Na czym polega wyjątkowość tego sportu? Jeden z byłych polskich tenisistów powiedział mi: „Padel to tenis, tylko pozbawiony nieciekawych akcji”. W padlu zostaje tylko to, co najciekawsze w tenisie. Gdy dwa duety potrafią grać, wymiany mogą składać się z 40 lub 50 uderzeń. To sport bardzo techniczny i taktyczny, a jednocześnie taki, w którym już po pierwszych 20 minutach pierwszego kontaktu z tą grą możemy odczuwać radość. W przypadku tenisa przez pierwsze miesiące musimy uczyć się odbijania, jest ono znacznie trudniejsze. W padlu główkę rakiety mamy tuż przy dłoni – to bardzo pomaga.
Na zdjęciu Tomasz Smokowski, komentator piłkarski i popularyzator gry w padla
Tomasz Smokowski, jeden z najsłynniejszych dziennikarzy sportowych w Polsce, organizuje największe w kraju amatorskie turnieje padlowe: Cupra Padlowe oraz Orlen Padel News Cup. Zarządzana przez jego żonę Adę Smokowską fundacja Wybiegaj w Przyszłość prowadzi program stypendialny dla młodych polskich padlistów. Fot. Tomasz Smokowski

Jak rośnie padel

Dziś prowadzenie klubu to główne zajęcie Jana Brynczaka. Jego korty są zajęte średnio przez 10 lub więcej godzin dziennie. Jak sam mówi, gdyby miał ich dziesięć, również potrafiłby ściągnąć graczy. Mimo że w Warszawie działa już pięć klubów padlowych, z których część ma nawet dwukrotnie więcej kortów, ProPadel utrzymuje bardzo wysokie obłożenie.

– Padel podbija nie tylko Warszawę. Moim zdaniem co miesiąc powstaje w Polsce nowy klub. Jeśli przesadzam, to naprawdę nieznacznie – ocenia Jan Brynczak.

On sam także planuje wyjście poza stolicę. Wyciągnął wnioski ze szwedzkich doświadczeń, więc działa ostrożnie, bez nonszalancji, ale już w 2026 r. ProPadel może pojawić się w dwóch lub trzech innych miastach. Model funkcjonowania klubu sprzyja rozwojowi – ProPadel skupia się na zachęcaniu początkujących graczy, tych, którzy dopiero myślą o padlu i nigdy nie trzymali rakiety w ręku.
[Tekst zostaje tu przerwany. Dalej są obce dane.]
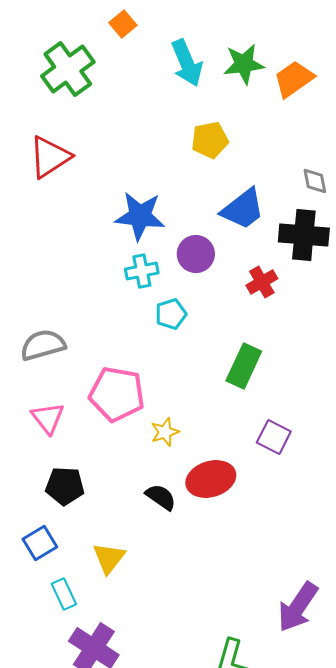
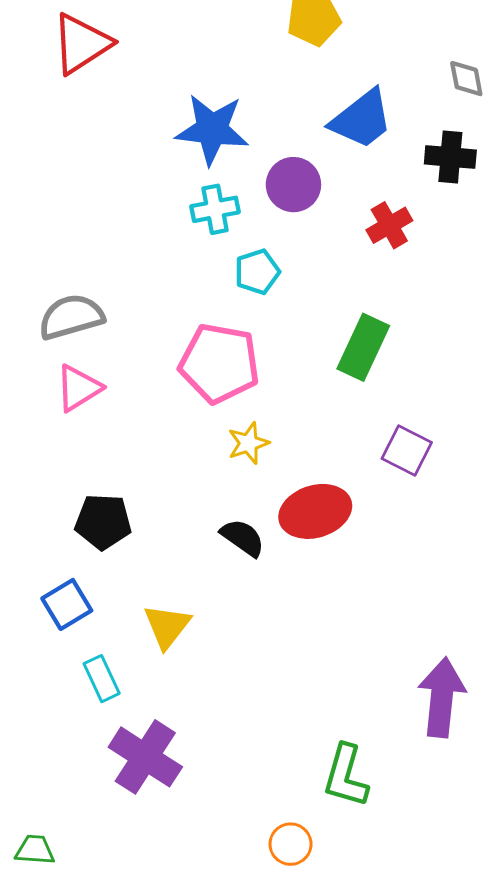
black cross: (304, 235) -> (450, 157), size x0.7
pink pentagon: (117, 394) -> (219, 363), moved
pink triangle: (48, 418) -> (78, 388), moved, turned 36
purple arrow: (298, 607) -> (442, 697), turned 152

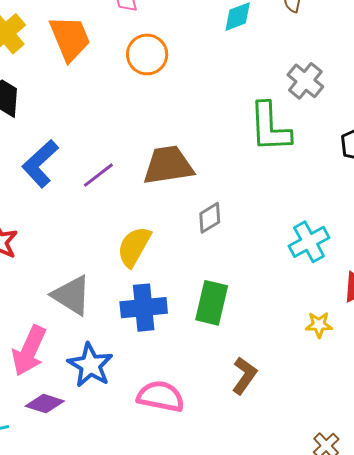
Taka koncepcja – padel dla początkujących – to także odpowiedź na krytykę, jakoby warszawskie korty ProPadla były zbyt niskie, by można było tam szlifować mistrzowskie umiejętności i grać wysokimi lobami.

– Chcemy wyjść poza Warszawę, ale też otworzyć jeszcze jeden klub w stolicy. Ostatnio stworzyliśmy specjalną aplikację, dzięki której osoby chcące poznać nasz sport będą mogły znaleźć partnerów do gry. Bo taka jest specyfika padla – gra się w parach, potrzebne są cztery osoby. Doświadczenie pokazało, że szukanie partnera i rywali do gry to często tzw. dealbreaker. Nasza aplikacja ma ten problem rozwiązać – kończy Jan Brynczak.

Główne wnioski

  1. Pierwszy klub padlowy w Polsce powstał w 2018 r. – wcześniej w padla grano m.in. na korcie tenisowym klubu MERA. Dziś w Warszawie działa pięć klubów, każdy z co najmniej pięcioma kortami, a nowe obiekty powstają błyskawicznie w całym kraju.
  2. Tomasz Smokowski, komentator piłkarski i największy popularyzator padla w Polsce, tłumaczy fenomen tego sportu jednym zdaniem, cytując tenisistę: „Padel to tenis, ale bez nudnych akcji.”
  3. Padel w Polsce rośnie w siłę, a jego potencjał wciąż jest ogromny. Jan Brynczak zwraca uwagę, że wielu ludzi rezygnuje z gry, bo nie mogą znaleźć partnerów. Dlatego ProPadel wprowadza aplikację, która ma ułatwić umawianie się na mecze i rozwój społeczności padlowej.